Keep reading and in verse 25, right after he’s calmed the storm, the disciples are so confused. They’re wondering – who is this guy who even has control over winds and waves? They still don’t really know who Jesus is. And yet they follow, seeking relationship, searching for understanding.

And then in verse 28, a demon knows exactly who he is! “When he saw Jesus, he fell down before him and shouted at the top of his voice, “What have you to do with me, Jesus, Son of the Most High God?” The disciples, who have been with Jesus, some since the very beginning, and have seen all that he has done, still didn’t know who he was and yet here is a crazy man full of demons who calls him by name? And it gets weirder because Jesus then wants to know this man’s name. The Son of the Most High God wants to know this weirdo?

After the man is healed, Jesus restores him to relationship with his own family, just like in the previous chapter, Jesus had restored the dead man to his widowed mother. It’s all about relationship. Jesus bringing new life in dead places so that we can love and care for one another.
 

Jesus tells the man, who is desperate to follow him, to return to his home instead and to tell everyone what God has done for him. The story ends with the man proclaiming throughout the city what Jesus has done for him. In the NRSV, the RSV, the KJV, and the NIV, it is the same. Jesus says to tell what God had done. The man goes and tells what Jesus has done. He got it. Jesus and God are one and the same. Even the disciples hadn’t got there yet.

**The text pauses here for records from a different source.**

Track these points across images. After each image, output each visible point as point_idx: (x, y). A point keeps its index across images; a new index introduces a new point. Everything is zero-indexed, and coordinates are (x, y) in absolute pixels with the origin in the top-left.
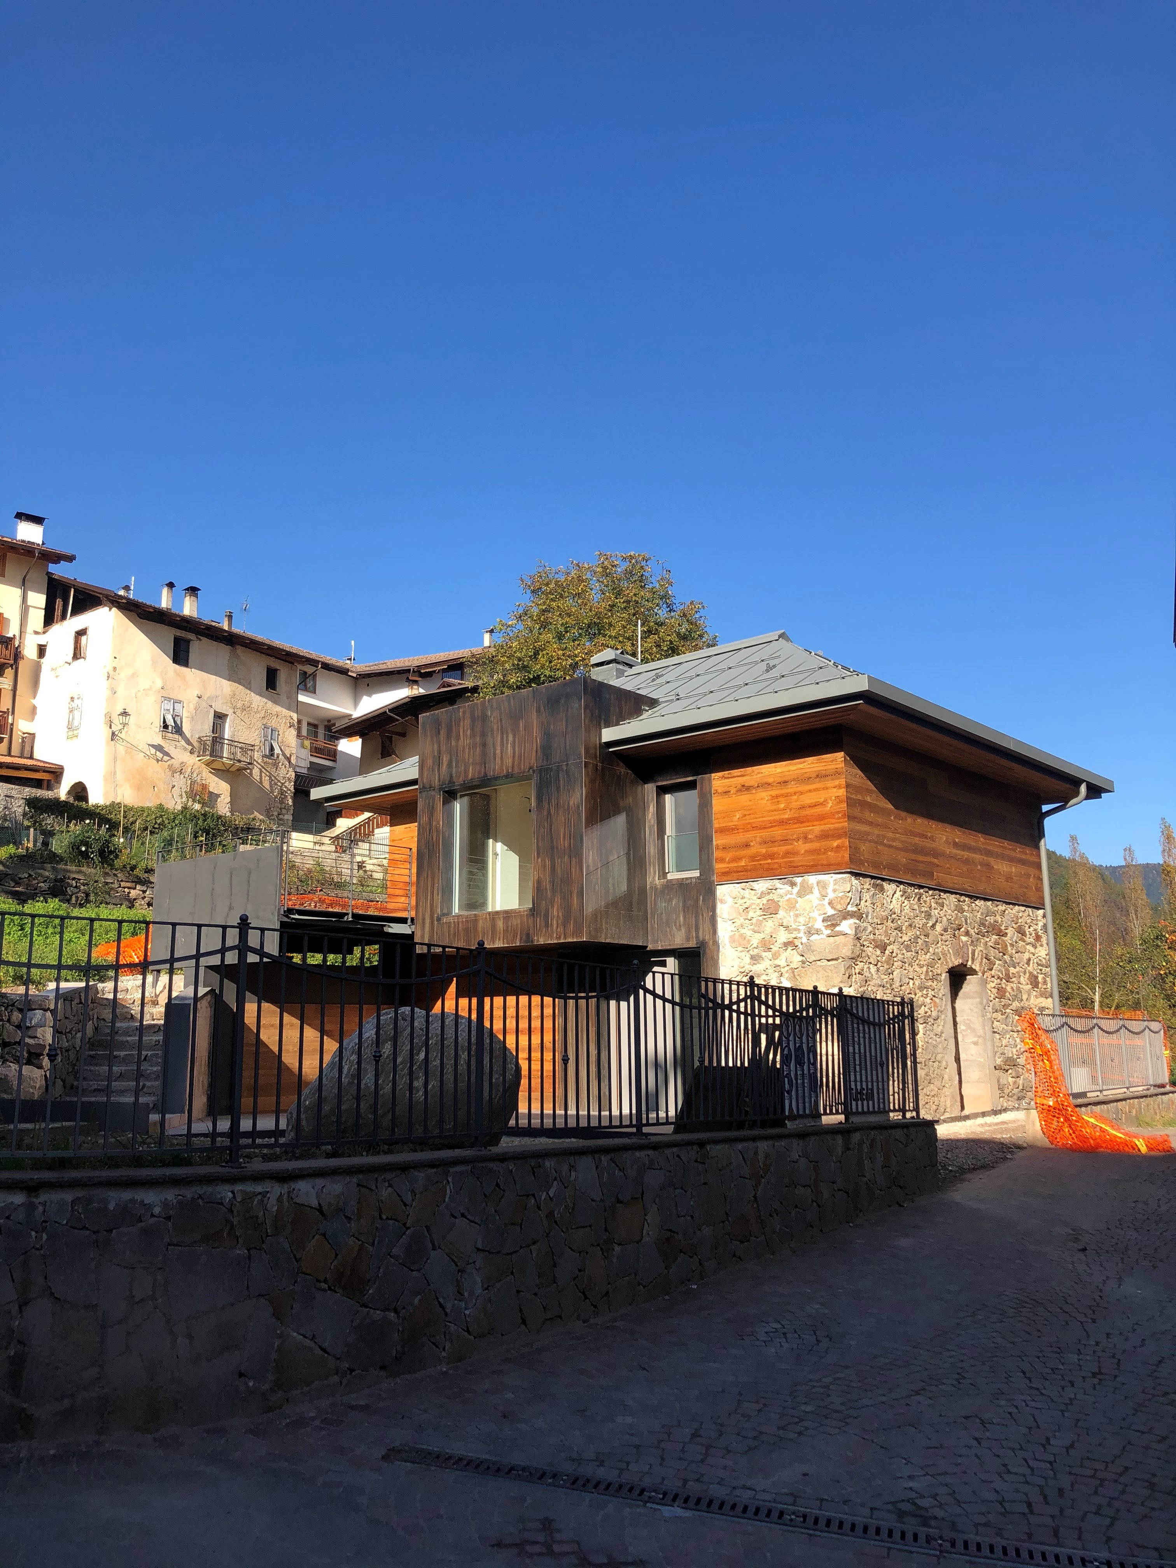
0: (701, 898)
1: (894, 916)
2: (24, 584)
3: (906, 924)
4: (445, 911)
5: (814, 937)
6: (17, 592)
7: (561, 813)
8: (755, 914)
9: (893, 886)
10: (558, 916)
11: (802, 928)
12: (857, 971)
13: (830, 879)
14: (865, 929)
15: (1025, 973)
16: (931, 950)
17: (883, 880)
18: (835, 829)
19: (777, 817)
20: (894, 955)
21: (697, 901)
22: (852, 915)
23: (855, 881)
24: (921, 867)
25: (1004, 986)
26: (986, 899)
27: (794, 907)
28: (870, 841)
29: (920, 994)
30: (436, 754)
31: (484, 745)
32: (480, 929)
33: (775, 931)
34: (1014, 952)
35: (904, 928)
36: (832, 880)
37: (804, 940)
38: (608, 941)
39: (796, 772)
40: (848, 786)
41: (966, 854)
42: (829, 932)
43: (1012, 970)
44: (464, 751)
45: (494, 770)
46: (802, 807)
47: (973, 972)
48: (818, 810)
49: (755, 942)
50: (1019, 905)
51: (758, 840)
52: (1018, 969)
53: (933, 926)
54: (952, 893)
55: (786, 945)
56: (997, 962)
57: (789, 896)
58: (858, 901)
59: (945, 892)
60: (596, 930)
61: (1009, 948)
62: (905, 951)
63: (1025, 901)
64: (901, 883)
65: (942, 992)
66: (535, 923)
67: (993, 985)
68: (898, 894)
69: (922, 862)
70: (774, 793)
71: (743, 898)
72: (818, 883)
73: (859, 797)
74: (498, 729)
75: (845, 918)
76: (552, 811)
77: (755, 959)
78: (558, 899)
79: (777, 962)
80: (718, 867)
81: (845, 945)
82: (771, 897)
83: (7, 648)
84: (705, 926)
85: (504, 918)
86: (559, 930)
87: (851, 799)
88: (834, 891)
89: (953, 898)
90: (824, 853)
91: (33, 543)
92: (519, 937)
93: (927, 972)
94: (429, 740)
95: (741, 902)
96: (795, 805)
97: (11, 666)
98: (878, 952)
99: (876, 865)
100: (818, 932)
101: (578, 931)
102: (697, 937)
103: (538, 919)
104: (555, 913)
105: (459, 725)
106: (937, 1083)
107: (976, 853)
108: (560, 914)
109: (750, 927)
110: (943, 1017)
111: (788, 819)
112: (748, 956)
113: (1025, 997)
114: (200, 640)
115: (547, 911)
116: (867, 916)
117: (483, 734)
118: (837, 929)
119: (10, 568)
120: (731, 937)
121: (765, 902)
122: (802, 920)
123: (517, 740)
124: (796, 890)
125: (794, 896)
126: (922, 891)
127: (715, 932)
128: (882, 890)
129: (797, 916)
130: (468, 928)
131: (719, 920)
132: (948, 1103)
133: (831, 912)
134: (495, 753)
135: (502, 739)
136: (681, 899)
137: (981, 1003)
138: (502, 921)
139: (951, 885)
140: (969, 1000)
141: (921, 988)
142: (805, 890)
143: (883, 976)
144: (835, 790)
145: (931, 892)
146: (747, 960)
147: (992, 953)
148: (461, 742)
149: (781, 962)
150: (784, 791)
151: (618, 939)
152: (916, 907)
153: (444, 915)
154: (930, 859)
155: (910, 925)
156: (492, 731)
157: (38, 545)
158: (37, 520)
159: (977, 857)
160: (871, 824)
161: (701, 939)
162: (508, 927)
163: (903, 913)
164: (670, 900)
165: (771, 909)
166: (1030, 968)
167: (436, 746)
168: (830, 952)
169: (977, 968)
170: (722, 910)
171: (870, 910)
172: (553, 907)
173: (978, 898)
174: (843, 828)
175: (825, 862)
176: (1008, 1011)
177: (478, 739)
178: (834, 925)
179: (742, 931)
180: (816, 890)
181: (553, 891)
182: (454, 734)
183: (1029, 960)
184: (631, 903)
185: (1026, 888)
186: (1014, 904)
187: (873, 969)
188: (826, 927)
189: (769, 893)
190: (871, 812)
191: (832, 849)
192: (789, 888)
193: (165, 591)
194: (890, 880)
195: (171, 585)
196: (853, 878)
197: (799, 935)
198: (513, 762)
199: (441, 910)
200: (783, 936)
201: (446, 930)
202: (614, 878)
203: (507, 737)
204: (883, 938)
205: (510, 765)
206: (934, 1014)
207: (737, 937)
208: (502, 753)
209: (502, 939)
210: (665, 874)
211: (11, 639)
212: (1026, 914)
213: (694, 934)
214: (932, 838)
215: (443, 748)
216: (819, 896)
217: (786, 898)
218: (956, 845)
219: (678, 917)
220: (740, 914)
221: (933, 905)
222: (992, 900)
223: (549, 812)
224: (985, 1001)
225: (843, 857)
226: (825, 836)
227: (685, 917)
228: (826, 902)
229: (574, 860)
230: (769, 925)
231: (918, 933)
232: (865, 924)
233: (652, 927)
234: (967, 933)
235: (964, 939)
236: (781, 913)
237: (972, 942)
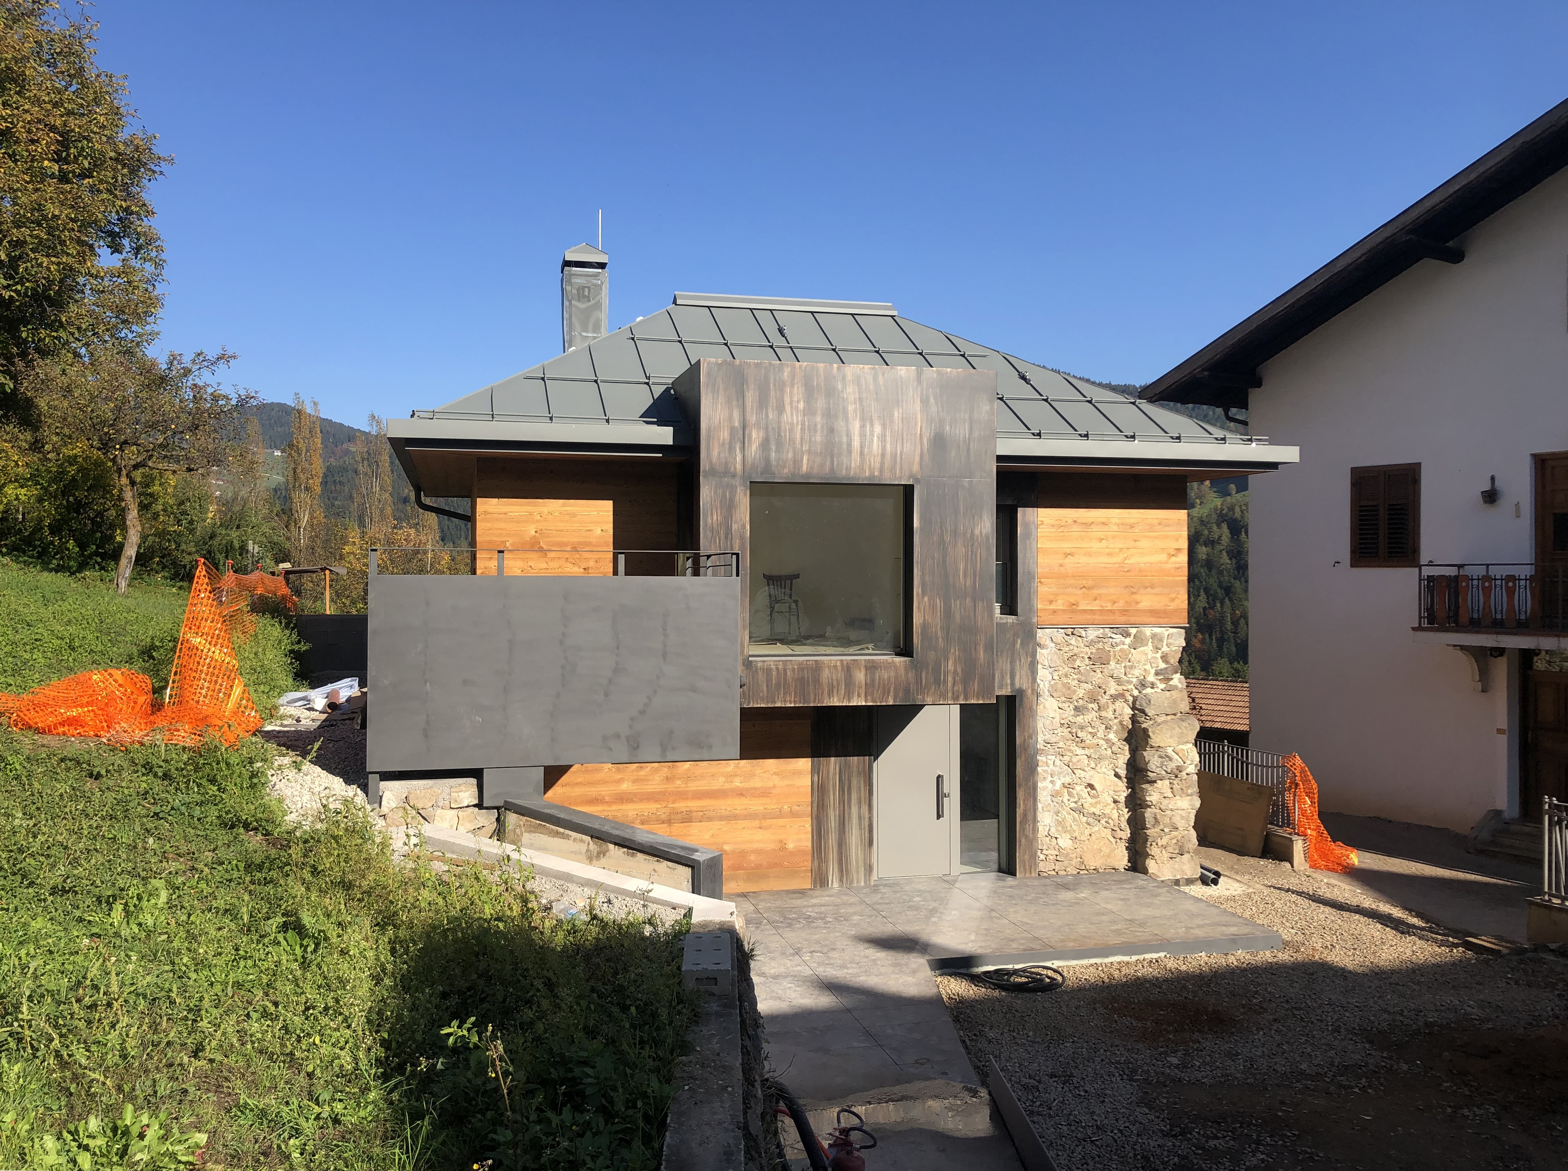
0: (1019, 641)
5: (1149, 690)
7: (960, 543)
8: (1082, 663)
10: (955, 672)
11: (1134, 680)
13: (1165, 632)
18: (1174, 582)
21: (1014, 643)
27: (1126, 658)
30: (736, 424)
33: (1104, 682)
37: (1137, 693)
42: (1162, 686)
44: (791, 430)
45: (848, 469)
49: (1081, 693)
55: (1114, 698)
66: (918, 680)
71: (1068, 645)
72: (1155, 635)
74: (855, 410)
75: (1175, 672)
76: (947, 538)
77: (1078, 709)
78: (955, 652)
79: (1104, 714)
80: (1041, 608)
81: (1182, 700)
82: (1100, 645)
84: (1022, 673)
85: (866, 668)
86: (956, 688)
88: (1169, 644)
92: (892, 694)
94: (721, 399)
95: (1065, 648)
100: (1153, 685)
102: (1012, 684)
103: (924, 674)
104: (951, 666)
105: (782, 390)
108: (959, 670)
109: (1075, 677)
112: (1072, 706)
115: (938, 664)
117: (829, 414)
118: (1171, 683)
120: (1053, 686)
121: (1094, 651)
122: (1137, 672)
123: (888, 434)
124: (1128, 641)
125: (1126, 647)
127: (1034, 680)
129: (1131, 668)
130: (803, 678)
131: (1040, 667)
133: (1162, 665)
134: (849, 445)
135: (863, 427)
138: (863, 672)
142: (1139, 642)
144: (1175, 541)
146: (1070, 711)
148: (787, 417)
149: (1109, 714)
156: (845, 412)
161: (1017, 686)
162: (873, 681)
165: (1100, 660)
167: (736, 415)
168: (1169, 707)
170: (1044, 655)
172: (947, 659)
174: (1182, 581)
177: (818, 419)
178: (1170, 680)
179: (1066, 680)
180: (1150, 643)
181: (947, 638)
182: (773, 402)
188: (1162, 681)
189: (1099, 642)
192: (1123, 639)
197: (1130, 687)
198: (882, 463)
200: (1113, 688)
203: (872, 425)
205: (878, 465)
207: (1060, 686)
209: (863, 695)
213: (1009, 681)
216: (1153, 649)
217: (1119, 648)
220: (1064, 661)
228: (1159, 655)
229: (980, 606)
230: (1098, 676)
236: (1113, 663)
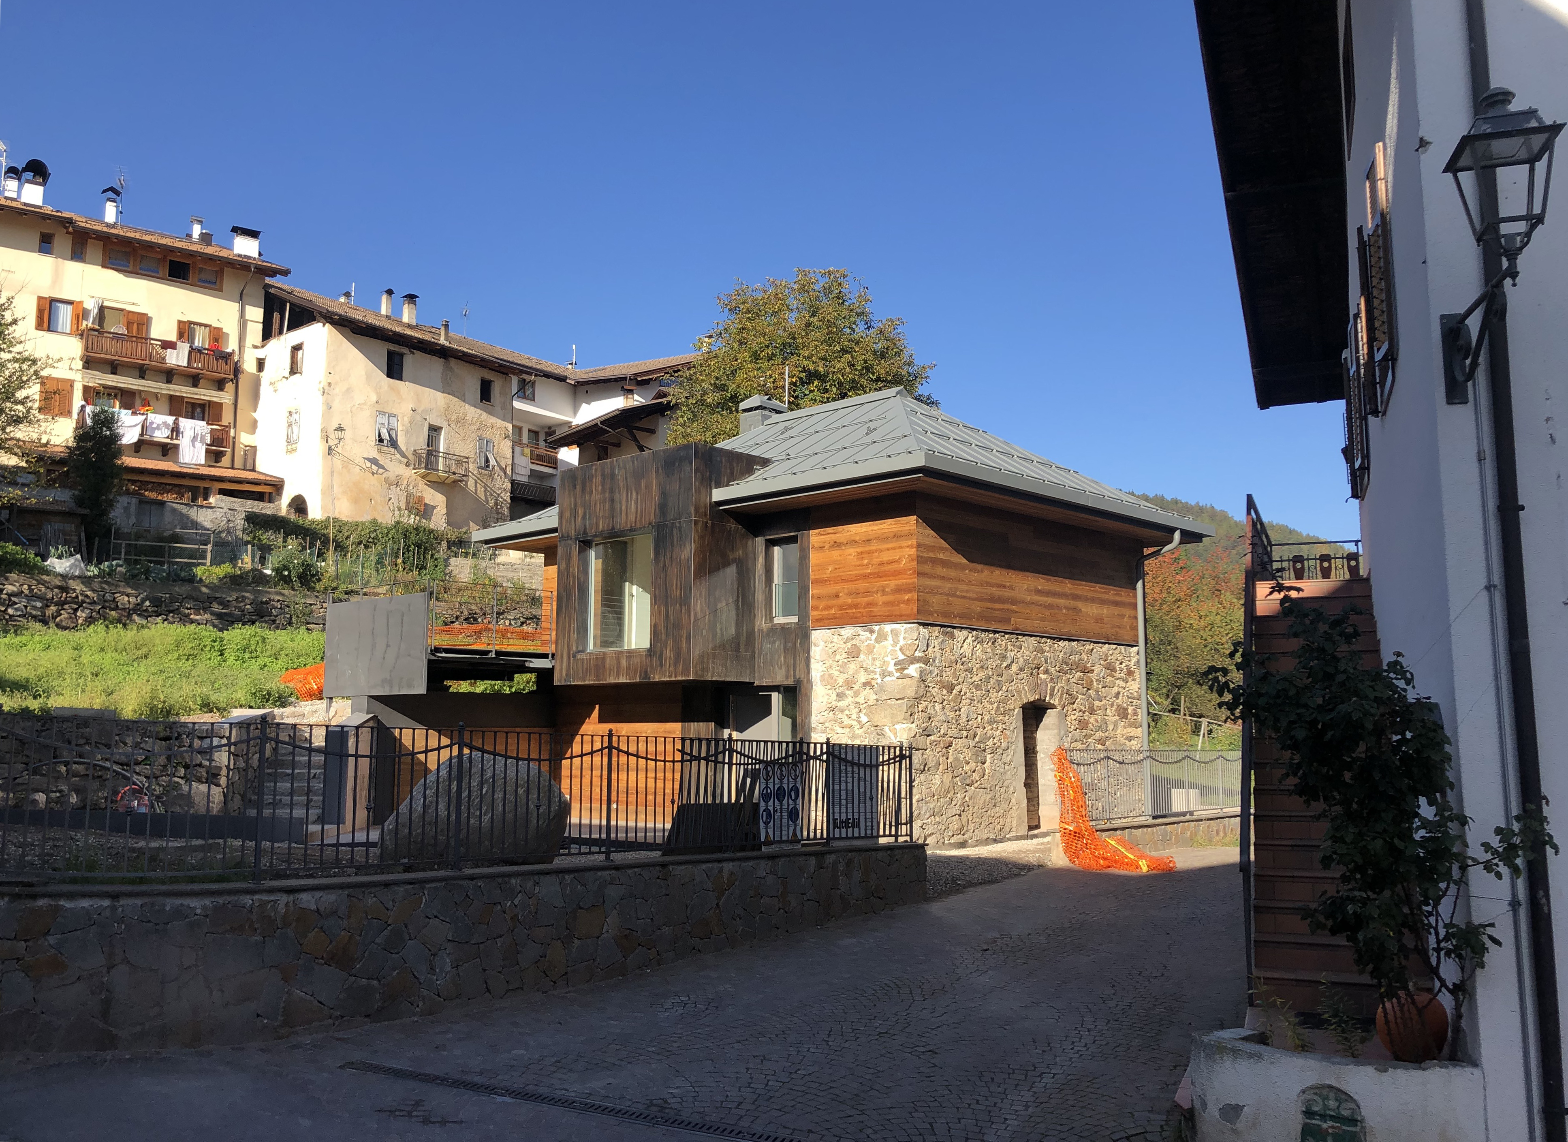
0: (799, 642)
1: (964, 659)
2: (241, 299)
3: (978, 666)
4: (580, 648)
5: (888, 679)
6: (236, 306)
7: (674, 564)
8: (841, 657)
9: (965, 633)
10: (670, 657)
11: (878, 670)
12: (920, 709)
13: (901, 627)
14: (931, 672)
15: (1112, 705)
16: (1004, 687)
17: (954, 627)
18: (906, 584)
19: (862, 572)
20: (962, 693)
21: (795, 644)
22: (918, 660)
23: (923, 631)
24: (997, 614)
25: (1086, 718)
26: (1070, 640)
27: (872, 652)
28: (941, 594)
29: (990, 727)
30: (573, 507)
31: (612, 501)
32: (607, 666)
33: (857, 672)
34: (1100, 686)
35: (975, 670)
36: (902, 629)
37: (879, 681)
38: (714, 679)
39: (878, 532)
40: (919, 546)
41: (1050, 600)
42: (898, 674)
43: (1097, 703)
44: (596, 504)
45: (620, 524)
46: (881, 564)
47: (1053, 707)
48: (894, 566)
49: (841, 681)
50: (1109, 644)
51: (846, 591)
52: (1104, 702)
53: (1008, 667)
54: (1031, 636)
55: (865, 684)
56: (1080, 696)
57: (868, 642)
58: (925, 648)
59: (1024, 635)
60: (703, 670)
61: (1095, 684)
62: (974, 690)
63: (1116, 640)
64: (973, 629)
65: (1014, 725)
66: (651, 663)
67: (1074, 717)
68: (970, 638)
69: (998, 610)
70: (859, 550)
71: (832, 642)
72: (892, 631)
73: (931, 555)
74: (624, 487)
75: (912, 663)
76: (667, 564)
77: (840, 696)
78: (670, 642)
79: (857, 700)
80: (813, 614)
81: (910, 686)
82: (854, 642)
83: (227, 364)
84: (801, 666)
85: (637, 656)
86: (671, 669)
87: (922, 557)
88: (904, 638)
89: (1033, 640)
90: (898, 605)
91: (249, 257)
92: (639, 674)
93: (998, 708)
94: (568, 493)
95: (830, 645)
96: (876, 561)
97: (232, 380)
98: (945, 692)
99: (946, 615)
100: (890, 674)
101: (686, 671)
102: (794, 676)
103: (654, 659)
104: (668, 654)
105: (593, 482)
106: (1004, 806)
107: (1061, 598)
108: (672, 656)
109: (837, 668)
110: (1013, 747)
111: (870, 574)
112: (835, 693)
113: (1111, 727)
114: (414, 353)
115: (662, 652)
116: (934, 661)
117: (612, 491)
118: (906, 672)
119: (228, 283)
120: (822, 676)
121: (849, 647)
122: (878, 663)
123: (639, 498)
124: (874, 636)
125: (872, 642)
126: (997, 635)
127: (809, 672)
128: (952, 636)
129: (874, 659)
130: (598, 664)
131: (812, 660)
132: (1014, 824)
133: (902, 657)
134: (621, 509)
135: (627, 496)
136: (783, 641)
137: (1059, 734)
138: (626, 659)
139: (1031, 629)
140: (1047, 731)
141: (990, 722)
142: (881, 637)
143: (948, 713)
144: (908, 549)
145: (1007, 636)
146: (834, 697)
147: (1074, 689)
149: (861, 699)
150: (867, 549)
151: (726, 676)
152: (989, 650)
153: (579, 652)
154: (1006, 606)
155: (982, 667)
156: (619, 488)
157: (255, 259)
158: (253, 234)
159: (1062, 602)
160: (943, 578)
161: (798, 677)
162: (630, 665)
163: (974, 657)
164: (774, 642)
165: (854, 653)
166: (1119, 701)
167: (572, 504)
168: (898, 693)
169: (1056, 703)
170: (816, 652)
171: (938, 655)
172: (666, 649)
173: (1061, 639)
174: (913, 583)
175: (898, 613)
176: (1090, 740)
178: (903, 669)
179: (831, 671)
180: (890, 638)
181: (667, 635)
182: (588, 489)
183: (1118, 693)
184: (739, 644)
185: (1119, 627)
186: (1105, 643)
187: (938, 707)
188: (897, 670)
189: (853, 639)
190: (943, 567)
191: (904, 602)
192: (869, 635)
193: (384, 298)
194: (962, 628)
195: (390, 292)
196: (921, 627)
197: (875, 677)
198: (636, 517)
199: (577, 647)
200: (862, 678)
201: (580, 663)
202: (721, 623)
203: (632, 495)
204: (951, 679)
205: (634, 520)
206: (1004, 745)
207: (826, 676)
208: (627, 507)
209: (625, 675)
210: (772, 619)
211: (230, 355)
212: (1118, 651)
213: (792, 673)
214: (1011, 588)
215: (579, 501)
216: (892, 642)
217: (866, 644)
218: (1038, 592)
219: (780, 657)
220: (829, 656)
221: (1009, 648)
222: (1078, 641)
223: (665, 565)
224: (1063, 732)
225: (912, 609)
226: (899, 590)
227: (785, 657)
228: (898, 648)
229: (684, 608)
230: (853, 666)
231: (990, 673)
232: (931, 668)
233: (759, 666)
234: (1046, 672)
235: (1042, 676)
236: (862, 657)
237: (1052, 679)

God longs to know us by name. Jesus even ventures into creepy, dark, dead places to reach out and ask – what is your name? It starts with this relationship between Creator and Created. “Hi, God. It’s me. Jennie.” Then through that relationship, God lights my darkness, heals my hurt, brings life to my dead places, and sends me forth to share what He has done. The best way I know to do that is to reach out to all I meet and to ask – what is your name? In that knowing of my neighbor, in the intimacy of relationship, I am able to move beyond the conventional confines of who my family is, to overcome fear of those who are different, and to drive out the demons of anger, violence, and bigotry that seek to possess us.